**Extracted entries:**
--- --- ---

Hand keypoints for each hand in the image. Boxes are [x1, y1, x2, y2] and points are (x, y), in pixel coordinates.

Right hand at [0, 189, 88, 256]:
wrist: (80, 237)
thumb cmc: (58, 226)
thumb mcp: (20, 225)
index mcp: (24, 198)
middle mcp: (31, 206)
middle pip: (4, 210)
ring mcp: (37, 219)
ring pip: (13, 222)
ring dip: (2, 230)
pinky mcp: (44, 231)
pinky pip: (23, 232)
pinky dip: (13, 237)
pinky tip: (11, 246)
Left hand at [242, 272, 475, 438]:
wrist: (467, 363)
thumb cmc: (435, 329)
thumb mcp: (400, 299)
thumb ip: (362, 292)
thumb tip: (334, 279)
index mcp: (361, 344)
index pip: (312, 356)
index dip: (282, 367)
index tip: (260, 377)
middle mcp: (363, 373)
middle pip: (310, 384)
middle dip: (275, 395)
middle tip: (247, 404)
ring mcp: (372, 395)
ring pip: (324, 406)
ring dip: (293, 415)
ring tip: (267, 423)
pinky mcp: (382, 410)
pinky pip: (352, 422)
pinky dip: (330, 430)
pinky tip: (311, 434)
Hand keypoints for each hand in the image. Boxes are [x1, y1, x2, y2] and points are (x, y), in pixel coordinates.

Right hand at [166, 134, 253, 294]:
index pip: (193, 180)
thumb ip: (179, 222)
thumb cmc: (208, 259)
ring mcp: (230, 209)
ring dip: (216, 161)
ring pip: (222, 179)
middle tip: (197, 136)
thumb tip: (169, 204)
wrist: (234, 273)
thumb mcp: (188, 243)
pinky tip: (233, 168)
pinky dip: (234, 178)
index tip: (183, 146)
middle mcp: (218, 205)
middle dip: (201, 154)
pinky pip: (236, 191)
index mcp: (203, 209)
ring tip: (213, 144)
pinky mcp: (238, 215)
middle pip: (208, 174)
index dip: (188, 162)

--- --- ---

**Task description:** Output every line above without altering anything.

**Finished exercise:**
Hand keypoints for each hand in the image. Boxes are [x1, y1, x2, y2] and points are (x, y), in pixel coordinates.

Right hand at [0, 189, 88, 256]:
wrist: (80, 237)
thumb cmc: (58, 226)
thumb mcp: (20, 225)
index mcp: (24, 198)
middle mcp: (31, 206)
middle pip: (4, 210)
ring mcp: (37, 219)
ring pip: (13, 222)
ring dip: (2, 230)
pinky mcp: (44, 231)
pinky pip: (23, 232)
pinky dip: (13, 237)
pinky tip: (11, 246)
Left hand at [242, 272, 475, 438]:
wrist: (467, 363)
thumb cmc: (435, 329)
thumb mcp: (400, 299)
thumb ip: (362, 292)
thumb tip: (334, 279)
index mcp: (361, 344)
index pip: (312, 356)
index dip: (282, 367)
index tip: (260, 377)
middle mcp: (363, 373)
middle pip: (310, 384)
middle dip: (275, 395)
middle tip: (247, 404)
ring mcp: (372, 395)
ring pip: (324, 406)
ring dip: (293, 415)
ring tip: (267, 423)
pinky mcp: (382, 410)
pinky pip: (352, 422)
pinky dip: (330, 430)
pinky tip: (311, 434)
Hand keypoints for each hand in the image. Boxes are [x1, y1, x2, y2] and points are (x, y), in pixel coordinates.

Right hand at [166, 134, 253, 294]:
index pip: (193, 180)
thumb ip: (179, 222)
thumb cmc: (208, 259)
ring mcp: (230, 209)
ring dip: (216, 161)
ring pip: (222, 179)
middle tip: (197, 136)
thumb tip: (169, 204)
wrist: (234, 273)
thumb mcp: (188, 243)
pinky tip: (233, 168)
pinky dip: (234, 178)
index tip: (183, 146)
middle mcp: (218, 205)
middle dip: (201, 154)
pinky pip: (236, 191)
index mcp: (203, 209)
ring tip: (213, 144)
pinky mcp: (238, 215)
middle pip: (208, 174)
index dip: (188, 162)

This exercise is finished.